Con su ninno en brazos, la su dulz creatura.
Mil. de N. Sra, cob. 879.
Durmió, quanto dios quiso, suenno dulz è temprado. (N. E. leo quisó)
Vid. de S. Millán. cob. 11.
Fue la alma á la gloria, á la dulz cófradía, (cofradía)
Mil. de N. Sra cob. 234.
Le portugais ajoute l' E euphonique et supprime l' L, et l' italien dit dolce. Les patois de la haute Italie ont conservé la désinence romane.
Adjectifs en ON.
Les adjectifs latins en ON, dérivés du latin onus, furent soumis aux deux genres.
Le roman et le français dirent Bon.
L' ancien espagnol de même.
“E seya bon home.” Fuero de Molina. (1: Llorente, not. de las prov. vasc. t. IV, p. 131.)
“E deven seer de bon saso.” Fuero Juzgo, I, II, p. 111.
Le portugais prit l' O final euphonique, et l' italien put l' admettre ou le rejeter à cause de l' N final.
Adjectifs des deux genres en ORT.
Les adjectifs en ORT, simples ou verbaux, venus du latin ortus, reçurent le signe féminin.
Français: Tort, mort.
Ils prirent au masculin l' O euphonique en espagnol, en portugais et en italien; les patois de la haute Italie le rejetèrent.
Adjectifs invariables en ORT.
Les adjectifs romans en ORT dérivés du latin ortem, ou venus d' une autre langue, furent invariables quant au genre, soit que la langue qui les employait adoptât ou rejetât l' E euphonique.
Roman: Fort, cort.
Français: Fort.
D' après la règle romane, l' ancien français employait Fort au féminin.

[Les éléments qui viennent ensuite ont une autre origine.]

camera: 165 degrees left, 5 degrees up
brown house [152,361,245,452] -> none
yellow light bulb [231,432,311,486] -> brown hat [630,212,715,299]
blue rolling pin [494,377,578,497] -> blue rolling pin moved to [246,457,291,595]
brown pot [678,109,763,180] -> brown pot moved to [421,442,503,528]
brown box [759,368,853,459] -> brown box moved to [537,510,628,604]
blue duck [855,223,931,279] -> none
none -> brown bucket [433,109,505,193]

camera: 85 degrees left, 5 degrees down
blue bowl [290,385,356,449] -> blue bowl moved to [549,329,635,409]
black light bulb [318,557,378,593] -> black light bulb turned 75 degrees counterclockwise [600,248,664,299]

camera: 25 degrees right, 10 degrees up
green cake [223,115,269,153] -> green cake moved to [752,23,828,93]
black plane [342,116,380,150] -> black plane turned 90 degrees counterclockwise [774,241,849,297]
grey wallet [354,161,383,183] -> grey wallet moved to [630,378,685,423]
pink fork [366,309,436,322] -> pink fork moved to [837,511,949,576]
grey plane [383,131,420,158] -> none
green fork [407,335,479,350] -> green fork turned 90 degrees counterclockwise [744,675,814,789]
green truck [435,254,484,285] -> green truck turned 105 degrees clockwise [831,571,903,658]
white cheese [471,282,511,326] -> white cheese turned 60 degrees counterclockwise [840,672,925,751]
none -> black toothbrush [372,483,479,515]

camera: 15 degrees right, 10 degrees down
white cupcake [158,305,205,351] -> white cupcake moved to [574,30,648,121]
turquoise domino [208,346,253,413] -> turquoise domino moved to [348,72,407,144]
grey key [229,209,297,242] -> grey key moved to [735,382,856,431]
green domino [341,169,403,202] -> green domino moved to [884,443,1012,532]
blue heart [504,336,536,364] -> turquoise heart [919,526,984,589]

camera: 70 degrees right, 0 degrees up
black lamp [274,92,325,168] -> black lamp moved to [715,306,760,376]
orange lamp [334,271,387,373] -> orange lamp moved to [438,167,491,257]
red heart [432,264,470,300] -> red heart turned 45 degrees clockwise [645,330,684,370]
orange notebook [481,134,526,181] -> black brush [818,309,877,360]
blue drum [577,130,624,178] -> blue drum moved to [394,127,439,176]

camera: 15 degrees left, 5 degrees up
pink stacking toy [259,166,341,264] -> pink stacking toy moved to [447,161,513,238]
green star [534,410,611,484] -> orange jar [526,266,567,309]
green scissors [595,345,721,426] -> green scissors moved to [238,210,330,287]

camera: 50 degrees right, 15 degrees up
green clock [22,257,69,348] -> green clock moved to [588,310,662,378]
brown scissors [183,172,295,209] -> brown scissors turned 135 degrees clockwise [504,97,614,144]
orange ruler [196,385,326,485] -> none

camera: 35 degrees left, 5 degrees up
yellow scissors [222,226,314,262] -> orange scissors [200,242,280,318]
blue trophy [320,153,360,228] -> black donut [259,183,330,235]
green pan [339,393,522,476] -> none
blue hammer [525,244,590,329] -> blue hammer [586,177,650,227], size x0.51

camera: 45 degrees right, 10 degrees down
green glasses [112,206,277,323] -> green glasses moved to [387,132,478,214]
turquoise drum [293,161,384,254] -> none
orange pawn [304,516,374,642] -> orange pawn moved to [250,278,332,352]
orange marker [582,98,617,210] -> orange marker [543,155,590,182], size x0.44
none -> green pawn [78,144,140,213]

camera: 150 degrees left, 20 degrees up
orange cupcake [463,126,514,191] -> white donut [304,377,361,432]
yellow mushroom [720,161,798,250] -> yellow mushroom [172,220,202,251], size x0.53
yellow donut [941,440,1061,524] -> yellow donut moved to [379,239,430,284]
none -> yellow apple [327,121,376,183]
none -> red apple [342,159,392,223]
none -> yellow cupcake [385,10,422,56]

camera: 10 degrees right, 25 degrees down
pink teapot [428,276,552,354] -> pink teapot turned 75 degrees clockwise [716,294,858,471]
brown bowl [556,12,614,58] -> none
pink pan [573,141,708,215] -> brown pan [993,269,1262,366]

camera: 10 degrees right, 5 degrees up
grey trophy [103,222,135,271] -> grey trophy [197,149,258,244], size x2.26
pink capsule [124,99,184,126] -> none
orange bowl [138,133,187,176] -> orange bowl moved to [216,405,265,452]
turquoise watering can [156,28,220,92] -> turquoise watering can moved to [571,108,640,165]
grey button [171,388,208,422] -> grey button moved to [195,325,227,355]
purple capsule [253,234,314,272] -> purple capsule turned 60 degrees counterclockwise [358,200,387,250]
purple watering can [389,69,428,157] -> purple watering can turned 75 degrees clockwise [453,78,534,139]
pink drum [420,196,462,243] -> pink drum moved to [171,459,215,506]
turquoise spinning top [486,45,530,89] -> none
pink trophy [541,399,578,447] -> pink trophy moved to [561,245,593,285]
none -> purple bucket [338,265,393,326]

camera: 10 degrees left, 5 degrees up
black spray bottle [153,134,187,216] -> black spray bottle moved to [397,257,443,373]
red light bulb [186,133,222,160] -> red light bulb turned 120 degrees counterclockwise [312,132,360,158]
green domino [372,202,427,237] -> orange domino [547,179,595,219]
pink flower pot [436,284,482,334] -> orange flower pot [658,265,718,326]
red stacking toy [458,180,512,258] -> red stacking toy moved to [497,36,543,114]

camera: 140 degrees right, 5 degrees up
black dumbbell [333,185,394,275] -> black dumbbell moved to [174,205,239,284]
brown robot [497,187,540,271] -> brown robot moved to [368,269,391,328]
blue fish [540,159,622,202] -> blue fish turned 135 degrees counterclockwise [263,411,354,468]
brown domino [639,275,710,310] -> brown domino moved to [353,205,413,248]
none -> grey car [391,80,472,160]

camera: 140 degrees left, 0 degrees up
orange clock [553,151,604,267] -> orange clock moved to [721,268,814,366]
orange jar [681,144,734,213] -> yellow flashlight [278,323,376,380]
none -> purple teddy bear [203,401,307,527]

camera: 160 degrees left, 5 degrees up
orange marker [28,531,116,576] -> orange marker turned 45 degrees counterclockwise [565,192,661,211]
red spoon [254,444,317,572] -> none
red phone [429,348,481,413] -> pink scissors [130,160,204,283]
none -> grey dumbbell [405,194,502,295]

“Et la ville fu mult fors e mult riche.” Villehardouin, p. 144.
“Et dist que celle nacion est plus fors et plus hardie que elle n' est grans en nombre de personnes.” Chron. de France. (1: Rec. des Hist. de Fr., t. III, p. 185.)
Car targes ont et fors et fieres. Roman de la Rose, v. 16025.
“Qui est une des plus forz cités del monde.” Villehardouin, p. 24.
La langue espagnole employa autrefois l' adjectif Fort sans l' E final qu' il a aujourd'hui.
Assi fassen los griegos que son yent fort é dura.
(N. E. Así hacen los griegos que son gente fuerte y dura.)
Poema de Alexandro, v. 773.
Un castiello tan fuert. Poema del Cid, v. 2864.
Le portugais et l' italien adoptèrent l' E final; mais les patois de la haute Italie le rejettent.
Adjectifs des deux genres en OS.
Roman: Amoros, enuios, glorios, perillos, etc. (N. E. sin tildes)
Français: Amoros, enuios, glorios, perillos, etc.
Avant d' avoir ces finales en EUX, l' ancien français employait la désinence primitive OS.
Pensix esteit et angusox. Marie de France, t. I, p. 228.
Je sui ici molt doulerox. Fabl. et Cont. anc. t. I, p. 99.
En son cuer fu mult enviox. Marie de France, t. 2, p. 281.
Si comencierent l' assaut grant et merveillos. Villehardouin, p. 140.
Por Deu lo riche glorios. Roman de Tristram.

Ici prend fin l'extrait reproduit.